Contact Us

the Valley revisited for Nov. 06, 2008

by Jo Cross

Cuchara– Beginning with 1932, we always rented Kamp Komfort, except for 1935, when Wanda Jameson rented the cabin to four girls from Virginia.  They cut quite a swathe that year, as almost all the boys paid them quite a bit of attention.  My sister had married the year before, so mother and I came to Cuchara alone, and rented Oso Comfy from Mrs. Blanche Sawyer.

    In 1932, however, we became well acquainted with the Sawyers.  Carl, the youngest of the three sons was there all that summer.  He organized hikes for some of us neighborhood kids.  He was my sister’s beau, and Mary Louise Newby was escorted by Lee Cox, a La Veta boy who worked for Lloyd Powell. Lee and Carl had an old stripped-down Ford the four of them drove all over the country.  Its last trip was when they were driving down Red Hill, and hit a porcupine.  The poor beast was only grazed, but he left too many quills in the tires for further progress.  It sat on its rims until Bob Allen bought it.

    That summer something happened, I’ll never forget.  A family (I think from Iowa) rented a cabin for the summer, along the Cuchara River.  Like most Cuchara residents, they stayed until they barely had time to get home for school to begin.  The morning they were to leave, their German Shepherd didn’t answer their calls.  They walked and drove all over the area, calling him, but he was not to be found.  Finally they decided something must have happened to him, and they had to leave for home.

    Long after dark, everyone heard mournful howling from the Rock Wall.  It came at intervals the next day and night.  We learned that owners had left and the dog had found himself abandoned.

    Carl Sawyer was not about to leave the dog to his eventual fate.  He bought a bag of dog food, filled a bowl, and took it up the Rock Wall, above the rental cabin.  He called to the dog, then sat down and talked quietly to the dog.  The dog came to within several yards and watched Carl, but would come no closer. Carl didn’t look at the dog, but continued to talk quietly to him.  It was a huge dog, more black hair then tan.  It had lost all faith in people.  Carl left the bowl of food and went away.
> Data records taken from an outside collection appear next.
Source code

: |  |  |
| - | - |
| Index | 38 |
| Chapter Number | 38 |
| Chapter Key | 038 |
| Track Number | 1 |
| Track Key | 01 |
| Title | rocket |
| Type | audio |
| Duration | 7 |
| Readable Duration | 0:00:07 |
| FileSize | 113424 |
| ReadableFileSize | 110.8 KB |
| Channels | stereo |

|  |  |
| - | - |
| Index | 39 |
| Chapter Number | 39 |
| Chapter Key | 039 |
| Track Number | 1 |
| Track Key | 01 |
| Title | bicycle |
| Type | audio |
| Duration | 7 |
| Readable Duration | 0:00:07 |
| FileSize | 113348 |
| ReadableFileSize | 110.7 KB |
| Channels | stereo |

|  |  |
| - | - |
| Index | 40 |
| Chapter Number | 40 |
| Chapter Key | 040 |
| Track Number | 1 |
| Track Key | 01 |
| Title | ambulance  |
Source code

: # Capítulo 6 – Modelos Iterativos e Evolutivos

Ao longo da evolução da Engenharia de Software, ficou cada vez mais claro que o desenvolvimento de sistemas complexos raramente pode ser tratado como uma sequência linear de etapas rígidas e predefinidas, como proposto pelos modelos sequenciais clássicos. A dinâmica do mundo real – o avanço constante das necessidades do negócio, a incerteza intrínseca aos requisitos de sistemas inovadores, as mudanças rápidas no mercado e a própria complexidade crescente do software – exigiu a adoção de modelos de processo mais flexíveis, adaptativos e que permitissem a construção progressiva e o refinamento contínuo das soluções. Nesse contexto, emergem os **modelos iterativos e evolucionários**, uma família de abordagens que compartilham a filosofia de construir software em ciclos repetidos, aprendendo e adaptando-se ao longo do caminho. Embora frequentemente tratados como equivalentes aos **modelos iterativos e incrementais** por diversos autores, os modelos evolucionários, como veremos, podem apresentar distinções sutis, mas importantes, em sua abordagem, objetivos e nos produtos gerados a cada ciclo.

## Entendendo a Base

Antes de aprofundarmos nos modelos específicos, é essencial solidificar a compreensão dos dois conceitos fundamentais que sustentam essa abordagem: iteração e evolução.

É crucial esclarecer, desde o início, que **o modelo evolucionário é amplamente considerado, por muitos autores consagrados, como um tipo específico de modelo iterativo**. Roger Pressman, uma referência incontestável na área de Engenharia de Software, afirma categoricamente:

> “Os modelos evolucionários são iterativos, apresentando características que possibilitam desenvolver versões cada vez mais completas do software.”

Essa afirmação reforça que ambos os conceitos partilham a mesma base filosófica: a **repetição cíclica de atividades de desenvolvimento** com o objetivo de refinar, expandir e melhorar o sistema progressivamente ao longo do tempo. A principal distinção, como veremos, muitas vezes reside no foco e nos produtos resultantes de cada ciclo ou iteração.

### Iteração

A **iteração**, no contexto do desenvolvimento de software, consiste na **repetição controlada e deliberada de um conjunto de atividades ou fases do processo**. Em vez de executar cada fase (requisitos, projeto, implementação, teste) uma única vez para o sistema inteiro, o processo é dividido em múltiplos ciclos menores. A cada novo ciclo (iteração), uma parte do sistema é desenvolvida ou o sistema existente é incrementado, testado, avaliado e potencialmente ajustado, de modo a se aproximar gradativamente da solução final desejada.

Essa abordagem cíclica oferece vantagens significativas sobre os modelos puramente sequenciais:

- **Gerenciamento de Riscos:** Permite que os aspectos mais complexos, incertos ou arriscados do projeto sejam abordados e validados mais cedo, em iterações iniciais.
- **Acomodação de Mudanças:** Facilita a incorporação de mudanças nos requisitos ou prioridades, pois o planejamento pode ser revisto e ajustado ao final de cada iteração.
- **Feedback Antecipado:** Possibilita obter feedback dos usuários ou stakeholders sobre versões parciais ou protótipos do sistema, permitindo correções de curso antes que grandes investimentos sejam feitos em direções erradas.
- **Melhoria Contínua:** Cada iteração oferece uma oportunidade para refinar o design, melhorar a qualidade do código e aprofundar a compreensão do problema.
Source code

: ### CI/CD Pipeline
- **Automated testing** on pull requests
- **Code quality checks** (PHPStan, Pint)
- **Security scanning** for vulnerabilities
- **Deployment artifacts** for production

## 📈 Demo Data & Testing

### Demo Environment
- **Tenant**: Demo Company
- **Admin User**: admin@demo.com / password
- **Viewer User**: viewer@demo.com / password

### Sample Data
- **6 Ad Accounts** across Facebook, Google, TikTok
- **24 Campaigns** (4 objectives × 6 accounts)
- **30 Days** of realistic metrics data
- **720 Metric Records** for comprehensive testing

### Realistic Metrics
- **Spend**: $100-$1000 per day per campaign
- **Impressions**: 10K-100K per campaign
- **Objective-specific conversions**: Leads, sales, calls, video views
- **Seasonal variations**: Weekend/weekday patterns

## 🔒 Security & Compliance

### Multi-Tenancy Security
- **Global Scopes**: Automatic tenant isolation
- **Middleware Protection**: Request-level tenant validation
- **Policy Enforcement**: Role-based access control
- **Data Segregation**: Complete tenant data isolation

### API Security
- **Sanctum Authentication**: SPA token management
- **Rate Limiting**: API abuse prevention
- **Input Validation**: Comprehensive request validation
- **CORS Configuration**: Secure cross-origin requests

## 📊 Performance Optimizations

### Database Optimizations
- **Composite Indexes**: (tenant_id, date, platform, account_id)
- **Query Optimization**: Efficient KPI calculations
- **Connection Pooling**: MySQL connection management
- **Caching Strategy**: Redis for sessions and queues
    Each day, Carl took food to the dog, and each day the dog came closer. Eventually on the sixth day, the dog came to the food, ate, and allowed Carl to pet him.  Carl attached a leash to the dog’s collar, and came with him down to the Sawyer cabin.

    Carl called the family who had owned the dog, and discovered they wanted him.  The man started out and drove back to retrieve the missing part of their family.